►
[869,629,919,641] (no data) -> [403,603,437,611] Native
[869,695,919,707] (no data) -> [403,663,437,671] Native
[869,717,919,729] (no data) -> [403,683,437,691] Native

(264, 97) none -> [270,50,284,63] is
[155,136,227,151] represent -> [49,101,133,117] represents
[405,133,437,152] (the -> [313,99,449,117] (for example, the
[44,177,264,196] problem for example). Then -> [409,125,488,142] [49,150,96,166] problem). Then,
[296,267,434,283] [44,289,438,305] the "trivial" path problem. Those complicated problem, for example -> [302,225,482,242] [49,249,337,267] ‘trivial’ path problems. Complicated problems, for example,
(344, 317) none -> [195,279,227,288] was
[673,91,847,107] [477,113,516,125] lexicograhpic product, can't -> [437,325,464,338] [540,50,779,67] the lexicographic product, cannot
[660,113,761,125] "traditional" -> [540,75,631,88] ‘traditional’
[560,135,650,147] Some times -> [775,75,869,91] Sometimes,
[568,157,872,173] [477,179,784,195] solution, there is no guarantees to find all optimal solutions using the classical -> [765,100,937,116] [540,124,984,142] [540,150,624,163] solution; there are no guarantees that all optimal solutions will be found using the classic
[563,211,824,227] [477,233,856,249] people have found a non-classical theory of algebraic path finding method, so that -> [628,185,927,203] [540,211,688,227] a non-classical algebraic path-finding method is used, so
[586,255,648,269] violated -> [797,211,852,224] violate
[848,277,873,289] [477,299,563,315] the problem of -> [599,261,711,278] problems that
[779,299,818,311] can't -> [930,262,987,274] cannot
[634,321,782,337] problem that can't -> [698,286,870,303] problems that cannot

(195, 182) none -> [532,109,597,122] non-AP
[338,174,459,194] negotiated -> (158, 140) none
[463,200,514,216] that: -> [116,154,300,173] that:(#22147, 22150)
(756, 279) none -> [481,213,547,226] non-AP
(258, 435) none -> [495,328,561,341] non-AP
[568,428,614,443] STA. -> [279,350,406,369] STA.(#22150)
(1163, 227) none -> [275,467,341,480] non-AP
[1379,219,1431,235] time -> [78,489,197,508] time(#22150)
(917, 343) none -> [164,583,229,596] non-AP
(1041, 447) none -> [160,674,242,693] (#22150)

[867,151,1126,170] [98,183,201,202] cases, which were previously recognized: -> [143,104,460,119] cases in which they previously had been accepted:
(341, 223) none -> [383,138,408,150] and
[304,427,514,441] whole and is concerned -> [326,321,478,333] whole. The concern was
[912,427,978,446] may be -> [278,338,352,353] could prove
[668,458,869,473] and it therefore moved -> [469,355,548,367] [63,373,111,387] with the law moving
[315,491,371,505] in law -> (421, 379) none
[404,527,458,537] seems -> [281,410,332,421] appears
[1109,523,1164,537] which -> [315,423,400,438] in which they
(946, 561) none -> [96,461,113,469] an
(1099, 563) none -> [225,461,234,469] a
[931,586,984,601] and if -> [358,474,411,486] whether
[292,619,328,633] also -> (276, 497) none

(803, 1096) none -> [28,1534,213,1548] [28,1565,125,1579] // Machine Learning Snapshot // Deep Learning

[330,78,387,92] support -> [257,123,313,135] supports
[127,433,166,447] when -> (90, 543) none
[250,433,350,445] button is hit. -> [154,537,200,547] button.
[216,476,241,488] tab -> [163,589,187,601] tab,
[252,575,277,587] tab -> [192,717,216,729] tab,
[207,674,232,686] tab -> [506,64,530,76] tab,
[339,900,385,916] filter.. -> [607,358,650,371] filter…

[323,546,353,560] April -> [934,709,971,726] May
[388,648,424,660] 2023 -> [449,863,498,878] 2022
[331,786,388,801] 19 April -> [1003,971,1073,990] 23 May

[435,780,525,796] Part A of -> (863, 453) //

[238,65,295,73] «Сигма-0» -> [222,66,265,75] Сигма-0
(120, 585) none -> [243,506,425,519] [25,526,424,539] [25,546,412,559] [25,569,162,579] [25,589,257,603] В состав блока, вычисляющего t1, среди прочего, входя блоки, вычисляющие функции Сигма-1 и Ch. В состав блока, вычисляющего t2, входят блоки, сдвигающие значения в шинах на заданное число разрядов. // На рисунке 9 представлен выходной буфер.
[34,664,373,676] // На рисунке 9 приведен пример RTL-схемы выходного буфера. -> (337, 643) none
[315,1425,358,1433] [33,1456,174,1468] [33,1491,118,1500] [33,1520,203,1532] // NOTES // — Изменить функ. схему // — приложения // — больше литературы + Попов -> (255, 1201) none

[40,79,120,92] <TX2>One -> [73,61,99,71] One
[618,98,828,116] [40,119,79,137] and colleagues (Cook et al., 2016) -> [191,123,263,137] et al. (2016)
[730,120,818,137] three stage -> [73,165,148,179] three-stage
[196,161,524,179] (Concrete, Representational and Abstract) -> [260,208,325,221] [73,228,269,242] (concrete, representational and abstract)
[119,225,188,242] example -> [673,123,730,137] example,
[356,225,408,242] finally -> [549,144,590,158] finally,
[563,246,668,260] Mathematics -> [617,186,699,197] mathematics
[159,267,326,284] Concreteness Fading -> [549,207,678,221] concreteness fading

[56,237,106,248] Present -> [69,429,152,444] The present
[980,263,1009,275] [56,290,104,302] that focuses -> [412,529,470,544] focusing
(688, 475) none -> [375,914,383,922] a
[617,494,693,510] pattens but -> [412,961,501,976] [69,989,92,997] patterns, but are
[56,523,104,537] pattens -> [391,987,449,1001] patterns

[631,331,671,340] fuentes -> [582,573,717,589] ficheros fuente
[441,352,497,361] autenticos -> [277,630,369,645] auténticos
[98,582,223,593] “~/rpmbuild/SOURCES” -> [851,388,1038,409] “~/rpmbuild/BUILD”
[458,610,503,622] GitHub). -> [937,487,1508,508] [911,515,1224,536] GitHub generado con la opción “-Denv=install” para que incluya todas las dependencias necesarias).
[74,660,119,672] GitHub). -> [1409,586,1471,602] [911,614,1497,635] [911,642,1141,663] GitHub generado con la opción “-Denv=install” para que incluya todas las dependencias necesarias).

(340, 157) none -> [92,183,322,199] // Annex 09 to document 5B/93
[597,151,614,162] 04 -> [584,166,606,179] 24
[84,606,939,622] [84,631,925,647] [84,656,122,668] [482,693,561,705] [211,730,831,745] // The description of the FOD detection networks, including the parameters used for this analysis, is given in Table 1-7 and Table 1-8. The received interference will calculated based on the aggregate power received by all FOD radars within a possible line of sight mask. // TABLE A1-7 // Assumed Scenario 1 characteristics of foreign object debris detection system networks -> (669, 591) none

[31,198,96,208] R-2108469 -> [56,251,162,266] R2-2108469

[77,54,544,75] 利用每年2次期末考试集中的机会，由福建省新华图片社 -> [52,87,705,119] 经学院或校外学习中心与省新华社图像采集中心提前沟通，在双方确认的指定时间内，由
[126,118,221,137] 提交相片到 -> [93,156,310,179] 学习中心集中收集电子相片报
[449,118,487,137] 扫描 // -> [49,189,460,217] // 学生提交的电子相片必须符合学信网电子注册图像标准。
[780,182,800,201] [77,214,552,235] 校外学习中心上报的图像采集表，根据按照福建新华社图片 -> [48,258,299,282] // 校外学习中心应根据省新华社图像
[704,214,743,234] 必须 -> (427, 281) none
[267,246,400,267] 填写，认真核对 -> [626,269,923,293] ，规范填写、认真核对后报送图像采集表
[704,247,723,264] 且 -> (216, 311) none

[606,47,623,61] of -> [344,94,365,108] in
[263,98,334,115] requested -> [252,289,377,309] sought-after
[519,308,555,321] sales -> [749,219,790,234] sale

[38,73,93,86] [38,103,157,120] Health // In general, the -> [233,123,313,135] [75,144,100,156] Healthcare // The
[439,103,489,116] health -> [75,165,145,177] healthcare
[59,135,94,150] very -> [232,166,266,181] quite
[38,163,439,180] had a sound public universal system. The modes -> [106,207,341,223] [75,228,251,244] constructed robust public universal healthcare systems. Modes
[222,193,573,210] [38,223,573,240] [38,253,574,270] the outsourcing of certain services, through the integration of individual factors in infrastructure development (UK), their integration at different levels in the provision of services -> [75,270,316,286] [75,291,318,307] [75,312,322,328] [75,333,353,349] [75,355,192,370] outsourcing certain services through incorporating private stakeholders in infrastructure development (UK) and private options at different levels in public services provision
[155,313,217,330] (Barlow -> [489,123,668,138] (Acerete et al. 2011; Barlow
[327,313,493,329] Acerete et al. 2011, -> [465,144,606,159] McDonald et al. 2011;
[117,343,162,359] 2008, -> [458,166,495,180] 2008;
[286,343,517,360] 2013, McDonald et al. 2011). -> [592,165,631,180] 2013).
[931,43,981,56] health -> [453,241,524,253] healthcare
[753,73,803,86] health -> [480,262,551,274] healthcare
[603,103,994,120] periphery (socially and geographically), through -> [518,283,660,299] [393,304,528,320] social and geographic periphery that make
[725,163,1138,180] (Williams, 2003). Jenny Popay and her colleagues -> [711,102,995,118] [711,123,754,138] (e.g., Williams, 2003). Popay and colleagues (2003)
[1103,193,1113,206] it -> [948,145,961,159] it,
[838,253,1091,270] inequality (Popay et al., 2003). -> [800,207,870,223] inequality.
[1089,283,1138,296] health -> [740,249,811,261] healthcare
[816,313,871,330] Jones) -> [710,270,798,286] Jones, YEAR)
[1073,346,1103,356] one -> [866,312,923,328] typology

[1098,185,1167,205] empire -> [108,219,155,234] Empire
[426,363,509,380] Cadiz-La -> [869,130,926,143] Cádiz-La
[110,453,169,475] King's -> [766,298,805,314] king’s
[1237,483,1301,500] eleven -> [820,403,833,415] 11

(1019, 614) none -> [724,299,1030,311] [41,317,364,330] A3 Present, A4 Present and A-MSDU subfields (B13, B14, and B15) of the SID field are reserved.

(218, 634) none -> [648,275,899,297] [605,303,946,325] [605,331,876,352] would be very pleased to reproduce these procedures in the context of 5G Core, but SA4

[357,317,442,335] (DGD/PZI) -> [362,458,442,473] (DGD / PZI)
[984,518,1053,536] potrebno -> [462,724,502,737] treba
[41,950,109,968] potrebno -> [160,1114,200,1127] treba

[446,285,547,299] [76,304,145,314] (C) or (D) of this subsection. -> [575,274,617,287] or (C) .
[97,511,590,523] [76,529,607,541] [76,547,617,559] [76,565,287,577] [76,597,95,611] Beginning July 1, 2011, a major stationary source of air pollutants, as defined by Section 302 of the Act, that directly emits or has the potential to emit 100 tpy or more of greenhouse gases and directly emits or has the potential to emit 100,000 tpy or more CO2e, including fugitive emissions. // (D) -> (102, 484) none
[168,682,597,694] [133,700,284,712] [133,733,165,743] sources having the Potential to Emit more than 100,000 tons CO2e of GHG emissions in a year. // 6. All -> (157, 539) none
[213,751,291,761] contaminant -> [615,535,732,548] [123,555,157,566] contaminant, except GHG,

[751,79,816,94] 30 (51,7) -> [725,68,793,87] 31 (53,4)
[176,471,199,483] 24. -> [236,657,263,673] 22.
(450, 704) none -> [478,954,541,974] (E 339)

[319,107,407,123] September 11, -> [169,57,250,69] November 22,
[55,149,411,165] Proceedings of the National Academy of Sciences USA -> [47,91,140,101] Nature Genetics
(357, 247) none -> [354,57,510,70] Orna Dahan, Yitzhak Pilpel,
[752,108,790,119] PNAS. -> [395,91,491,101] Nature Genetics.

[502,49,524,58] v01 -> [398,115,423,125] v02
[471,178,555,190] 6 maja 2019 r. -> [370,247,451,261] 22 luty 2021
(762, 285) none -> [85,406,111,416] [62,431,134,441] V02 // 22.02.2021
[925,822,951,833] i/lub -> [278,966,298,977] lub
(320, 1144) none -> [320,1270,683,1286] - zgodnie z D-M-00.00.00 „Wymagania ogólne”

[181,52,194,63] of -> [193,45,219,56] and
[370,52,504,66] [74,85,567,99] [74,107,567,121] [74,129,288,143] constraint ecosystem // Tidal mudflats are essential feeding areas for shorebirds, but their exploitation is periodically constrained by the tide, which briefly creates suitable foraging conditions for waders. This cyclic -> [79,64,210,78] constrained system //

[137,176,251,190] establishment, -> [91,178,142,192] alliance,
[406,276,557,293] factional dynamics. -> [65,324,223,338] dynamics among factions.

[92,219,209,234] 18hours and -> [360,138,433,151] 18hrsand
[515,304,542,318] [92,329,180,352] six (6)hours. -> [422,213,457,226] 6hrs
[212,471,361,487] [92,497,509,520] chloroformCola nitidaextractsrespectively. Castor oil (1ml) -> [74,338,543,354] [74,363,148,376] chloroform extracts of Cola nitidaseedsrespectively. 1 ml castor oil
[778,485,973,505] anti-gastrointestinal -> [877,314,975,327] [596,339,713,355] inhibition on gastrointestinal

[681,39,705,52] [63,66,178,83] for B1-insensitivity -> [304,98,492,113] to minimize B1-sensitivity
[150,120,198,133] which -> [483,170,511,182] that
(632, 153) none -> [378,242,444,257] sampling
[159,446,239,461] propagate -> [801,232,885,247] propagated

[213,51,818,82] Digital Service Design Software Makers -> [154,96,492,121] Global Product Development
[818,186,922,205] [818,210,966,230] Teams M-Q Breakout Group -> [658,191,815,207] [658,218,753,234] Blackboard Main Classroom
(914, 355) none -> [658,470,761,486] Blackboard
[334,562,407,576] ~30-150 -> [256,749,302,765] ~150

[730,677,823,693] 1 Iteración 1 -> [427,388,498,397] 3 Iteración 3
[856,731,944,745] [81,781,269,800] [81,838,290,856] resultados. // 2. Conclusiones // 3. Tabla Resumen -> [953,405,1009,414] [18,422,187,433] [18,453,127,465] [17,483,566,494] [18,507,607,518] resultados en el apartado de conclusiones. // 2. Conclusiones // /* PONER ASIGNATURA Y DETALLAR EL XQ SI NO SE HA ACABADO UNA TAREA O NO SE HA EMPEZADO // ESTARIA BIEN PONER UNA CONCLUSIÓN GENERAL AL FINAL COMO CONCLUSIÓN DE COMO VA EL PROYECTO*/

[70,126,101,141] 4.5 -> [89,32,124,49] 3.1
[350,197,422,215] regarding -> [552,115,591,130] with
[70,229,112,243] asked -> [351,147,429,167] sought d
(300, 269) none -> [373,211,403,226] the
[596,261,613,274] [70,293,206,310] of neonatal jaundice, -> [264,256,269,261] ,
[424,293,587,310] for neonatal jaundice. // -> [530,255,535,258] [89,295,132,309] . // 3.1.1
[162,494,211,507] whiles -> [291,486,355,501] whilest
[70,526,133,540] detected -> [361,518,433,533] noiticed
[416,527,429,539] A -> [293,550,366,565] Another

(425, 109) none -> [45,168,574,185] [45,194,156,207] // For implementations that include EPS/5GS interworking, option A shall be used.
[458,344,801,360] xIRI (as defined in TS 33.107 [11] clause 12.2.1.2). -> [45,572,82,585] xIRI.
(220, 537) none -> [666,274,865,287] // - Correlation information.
◄
Brief >> Pull out each line of the listing that holds the string "treba".

Task output >>
[984,518,1053,536] potrebno -> [462,724,502,737] treba
[41,950,109,968] potrebno -> [160,1114,200,1127] treba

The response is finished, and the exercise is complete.